Suburbios de Seattle.

Carolinecaminaba solitaria por los suburbios de Seattle, llovía pero esto era urgente. La niña miró una hoja de papel en busca de la dirección y siguió hasta que encontró la que buscaba.

Vaciló pero llenándose de determinación se aproximó hacia la puerta, toco unas cuantas veces y esperó respuesta. No tardo en abrir un joven adolescente de pelo marrón claro y ojos azules sería de unos diecisiete o dieciséis, bastante guapo de no ser por su expresión huraña.

El joven arqueó una ceja hacia su visitante.

¿Y tú quien eres?—

Siento molestarte pero es solo un momento, Quiero hablar de algo muy importante contigo—

El chaval frunció el ceño molesto—Mira si estás intentando venderme algo o que me apunte a algún grupo de yoga o suscribirme a alguna revista pierdes el tiem...

No terminó la frase cuando le tendió unas hojas, curioso cogió las hojas en cuanto las vio por un instante se quedó en blanco, eran fotos de de él en su época con esas brujas de Elena y Briana y las torturas a las que lo sometieron

Miró sorprendido a su visitante una niña ¿acaso no seria también una victima de ellas? Rogaba por favor que no.

Por favor tienes que escucharme y si no quieres saber nada me voy no volverás a verme—

El adolescente viendo la desesperación y sinceridad en sus ojos se ablandó y abrió la puerta de su casa permitiéndole la entrada.

La hizo pasar a la sala de estar y ambos se sentaron el chico miraba las fotos con dolor.

¿Como conseguiste estas fotos? ¿acaso tú...—

No—cortó rápidamente Caroline—Las robé cuando me colé en casa de Elena pero mi padre si que es víctima suya y todavía está en sus redes creyendo aún que es su amiga—

El chico negó con la cabeza.

No lo culpo yo hubo una época en que también era así de idiota, creyéndome cada una de sus mentiras. Me llamo Tom Salles ¿Y tú?—

Caroline, Caroline Grey un placer pero a diferencia de ti él todavía está ciego a como son en realidad es más mi padre está engañando a mi madre con Briana—

Tom negó con la cabeza furioso que estúpido es ese hombre.

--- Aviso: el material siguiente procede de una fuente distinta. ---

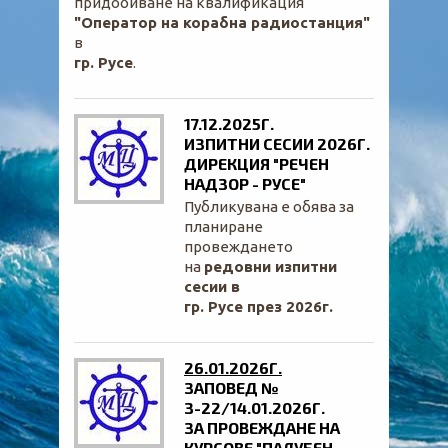
придобиване на квалификация
"Оператор на корабна радиостанция"
в
гр. Русе
.
17.12.2025Г.
ИЗПИТНИ СЕСИИ 2026Г.
ДИРЕКЦИЯ "РЕЧЕН
НАДЗОР - РУСЕ"
Публикувана е обява за
планиране
провеждането
на
редовни изпитни
сесии в
гр. Русе през 2026г.
26.01.2026Г.
ЗАПОВЕД №
З-22/14.01.2026Г.
ЗА ПРОВЕЖДАНЕ НА
КУРСОВЕ "ПАЛУБЕН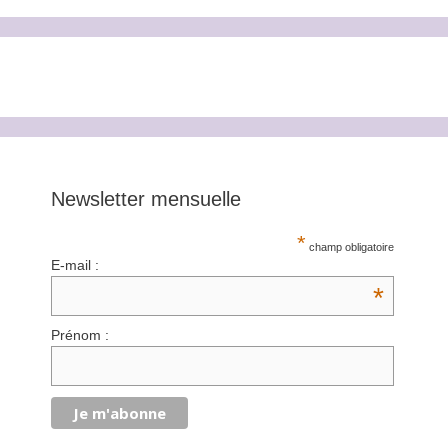
Newsletter mensuelle
*
champ obligatoire
E-mail :
*
Prénom :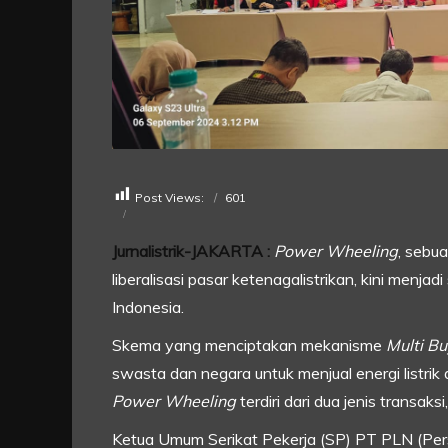
Post Views:
601
Jurnalistrik-JAKARTA :
Power Wheeling
, sebu
liberalisasi pasar ketenagalistrikan, kini menj
Indonesia.
Skema yang menciptakan mekanisme
Multi Bu
swasta dan negara untuk menjual energi listrik
Power Wheeling
terdiri dari dua jenis transaksi
Ketua Umum Serikat Pekerja (SP) PT PLN (Pers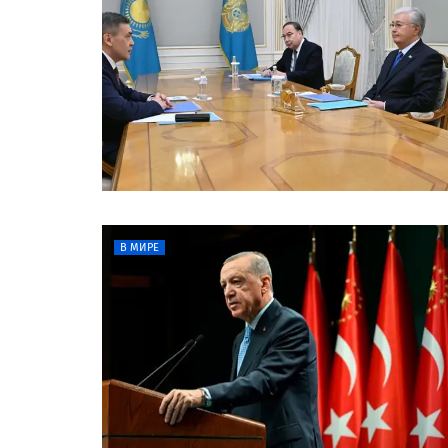
В МИРЕ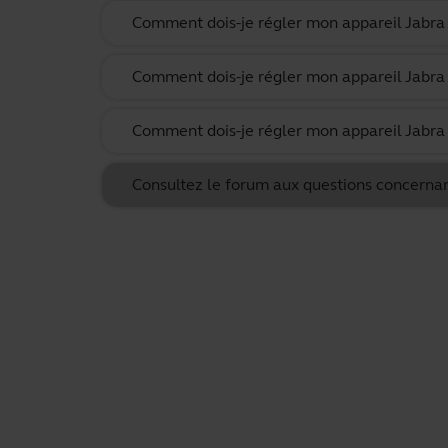
Comment dois-je régler mon appareil Jabra 
Comment dois-je régler mon appareil Jabra 
Comment dois-je régler mon appareil Jabra 
Consultez le forum aux questions concerna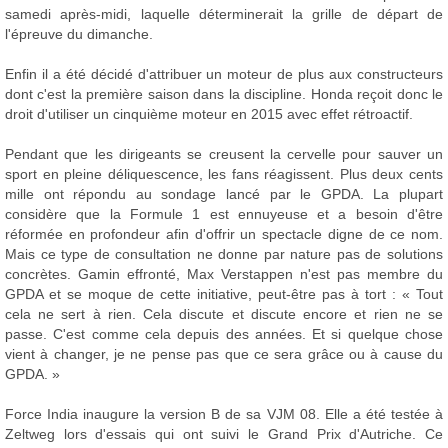
samedi après-midi, laquelle déterminerait la grille de départ de
l'épreuve du dimanche.
Enfin il a été décidé d'attribuer un moteur de plus aux constructeurs
dont c'est la première saison dans la discipline. Honda reçoit donc le
droit d'utiliser un cinquième moteur en 2015 avec effet rétroactif.
Pendant que les dirigeants se creusent la cervelle pour sauver un
sport en pleine déliquescence, les fans réagissent. Plus deux cents
mille ont répondu au sondage lancé par le GPDA. La plupart
considère que la Formule 1 est ennuyeuse et a besoin d'être
réformée en profondeur afin d'offrir un spectacle digne de ce nom.
Mais ce type de consultation ne donne par nature pas de solutions
concrètes. Gamin effronté, Max Verstappen n'est pas membre du
GPDA et se moque de cette initiative, peut-être pas à tort : « Tout
cela ne sert à rien. Cela discute et discute encore et rien ne se
passe. C'est comme cela depuis des années. Et si quelque chose
vient à changer, je ne pense pas que ce sera grâce ou à cause du
GPDA. »
Force India inaugure la version B de sa VJM 08. Elle a été testée à
Zeltweg lors d'essais qui ont suivi le Grand Prix d'Autriche. Ce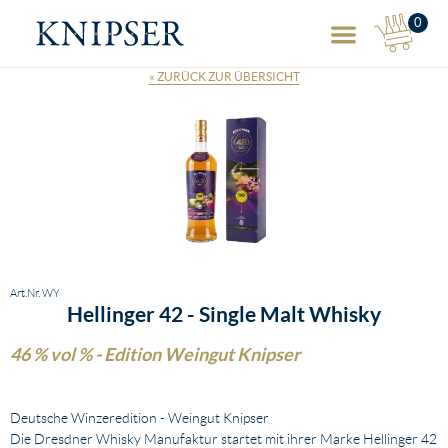
0
NAVIGA
« ZURÜCK ZUR ÜBERSICHT
Art.Nr. WY
Hellinger 42 - Single Malt Whisky
46 % vol % - Edition Weingut Knipser
Deutsche Winzeredition - Weingut Knipser
Die Dresdner Whisky Manufaktur startet mit ihrer Marke Hellinger 42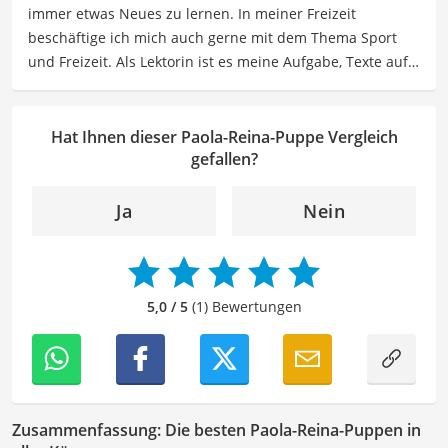
immer etwas Neues zu lernen. In meiner Freizeit
Der Paola-Reina-Puppe-Vergleich ist aus unserer Sicht
beschäftige ich mich auch gerne mit dem Thema Sport
besonders empfehlenswert für
Kinder
und
Sammler
.
und Freizeit. Als Lektorin ist es meine Aufgabe, Texte auf
ihre inhaltliche Richtigkeit, sprachliche Präzision und
Lesbarkeit zu überprüfen. Mein Ziel ist es, unseren
Autoren dabei zu helfen, ihre Botschaften klar und
Hat Ihnen dieser Paola-Reina-Puppe Vergleich
effektiv zu kommunizieren. Durch meine Leidenschaft für
gefallen?
das geschriebene Wort und meine breitgefächerten
Interessen, bringe ich frische Perspektiven sowie neue
Ja
Nein
Ideen in den Lektoratsprozess ein, um sicherzustellen,
dass die Texte sowohl qualitativ hochwertig als auch
ansprechend sind.
5,0 / 5
(1) Bewertungen
Zusammenfassung: Die besten Paola-Reina-Puppen in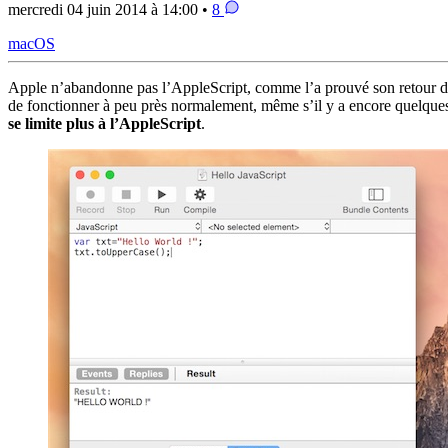
mercredi 04 juin 2014 à 14:00 •
8
macOS
Apple n’abandonne pas l’AppleScript, comme l’a prouvé son retour dan
de fonctionner à peu près normalement, même s’il y a encore quelques b
se limite plus à l’AppleScript
.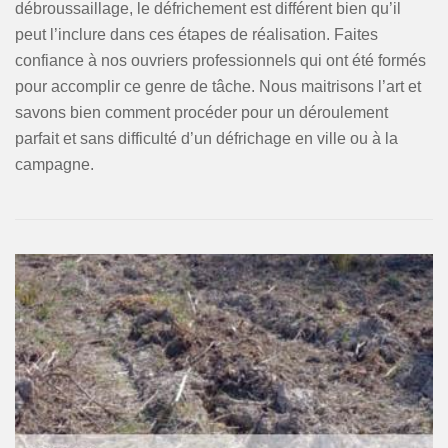
débroussaillage, le défrichement est différent bien qu’il
peut l’inclure dans ces étapes de réalisation. Faites
confiance à nos ouvriers professionnels qui ont été formés
pour accomplir ce genre de tâche. Nous maitrisons l’art et
savons bien comment procéder pour un déroulement
parfait et sans difficulté d’un défrichage en ville ou à la
campagne.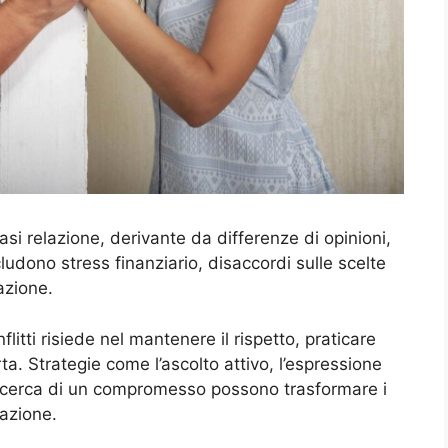
siasi relazione, derivante da differenze di opinioni,
ludono stress finanziario, disaccordi sulle scelte
cazione.
litti risiede nel mantenere il rispetto, praticare
a. Strategie come l’ascolto attivo, l’espressione
 ricerca di un compromesso possono trasformare i
lazione.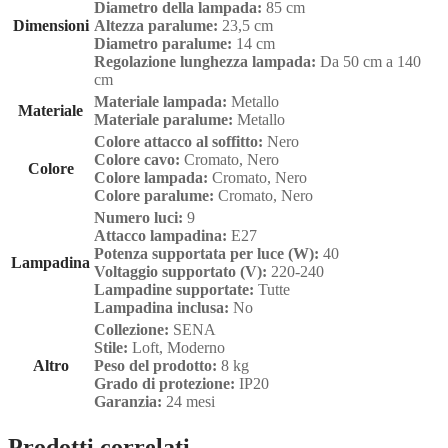
Diametro della lampada:
85 cm
Dimensioni
Altezza paralume:
23,5 cm
Diametro paralume:
14 cm
Regolazione lunghezza lampada:
Da 50 cm a 140
cm
Materiale lampada:
Metallo
Materiale
Materiale paralume:
Metallo
Colore attacco al soffitto:
Nero
Colore cavo:
Cromato, Nero
Colore
Colore lampada:
Cromato, Nero
Colore paralume:
Cromato, Nero
Numero luci:
9
Attacco lampadina:
E27
Potenza supportata per luce (W):
40
Lampadina
Voltaggio supportato (V):
220-240
Lampadine supportate:
Tutte
Lampadina inclusa:
No
Collezione:
SENA
Stile:
Loft, Moderno
Altro
Peso del prodotto:
8 kg
Grado di protezione:
IP20
Garanzia:
24 mesi
Prodotti correlati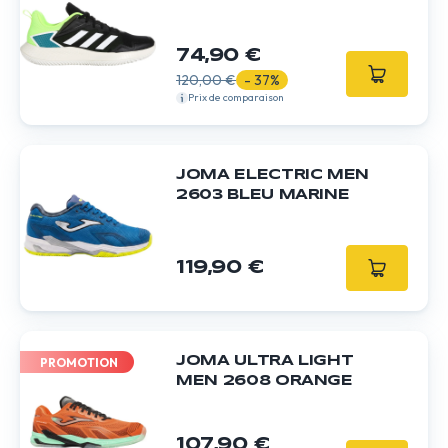
74,90 €
120,00 €
- 37%
Prix de comparaison
JOMA ELECTRIC MEN
2603 BLEU MARINE
119,90 €
JOMA ULTRA LIGHT
PROMOTION
MEN 2608 ORANGE
107,90 €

No es por ofender pero tu padre es un idiota. No tiene ni idea de la clase de psicópatas con las que está tratando—

Por eso necesito tu ayuda Tom, intentaron matar a mi madre. Está en el hospital en coma, estoy reuniendo pruebas para pararlas de una vez por todas, ayúdame por favor para que esto no le pase a nadie nunca más—

Tom bajó la cabeza recordaba muy bien toda esa experiencia traumática, estuvo en una época tumultosa debido a la muerte de su madre y su padre y él se quedaron solos. Era un chico de catorce años furioso con el mundo que bebía hasta que un día se cruzó con Briana y Elena.

Enseguida se sintió atraído por Briana era una chica mayor muy atractiva y él un chico hormonal de catorce años confuso e iniciaron una relación con Elena a lo que él estaba más que dispuesto.

Pensó que había encontrado a personas que lo entendían y estaban para él sin darse cuenta de que su padre, la única persona que en realidad lo amaba y se preocupaba por él, lo ignoraba. No fue hasta que su padre lo encontró en mal estado que lo llevó al hospital y allí le descubrieron drogas en su organismo.

Tom era muchas cosas pero no se drogaba y no entendía cómo fue a parar en su cuerpo, hasta que un día descubrió entre las cosas de Briana las drogas que vertía en su bebida, jamás se sintió tan traicionado e idiota en su vida. Cuando Briana y Elena se vieron descubiertas mostraron sus verdaderos colores, lo habían estado drogando para prostituirlo sin que él se diera cuenta para su horror y ahora que lo sabía lo obligaban a trabajar para ellas. Sino entregarían fotos suyas y vídeos comprometedores de él a su padre y conocidos.

Sin otra opción se convirtió en su esclavo siendo torturado y humillado a manos de ellas y sus clientes, ahora ya no veían la necesidad de drogarlo cosa que Tom hubiera deseado mil veces. Hasta que ellas se cansaron de él y lo dejaron ir no sin amenazarlo.

El quería olvidar todo esto pero sabía que mientras ellas estuvieran libres jamás lo sería él así que decidió ayudar a esta pequeña, esas perros no se librarían por mucho más tiempo.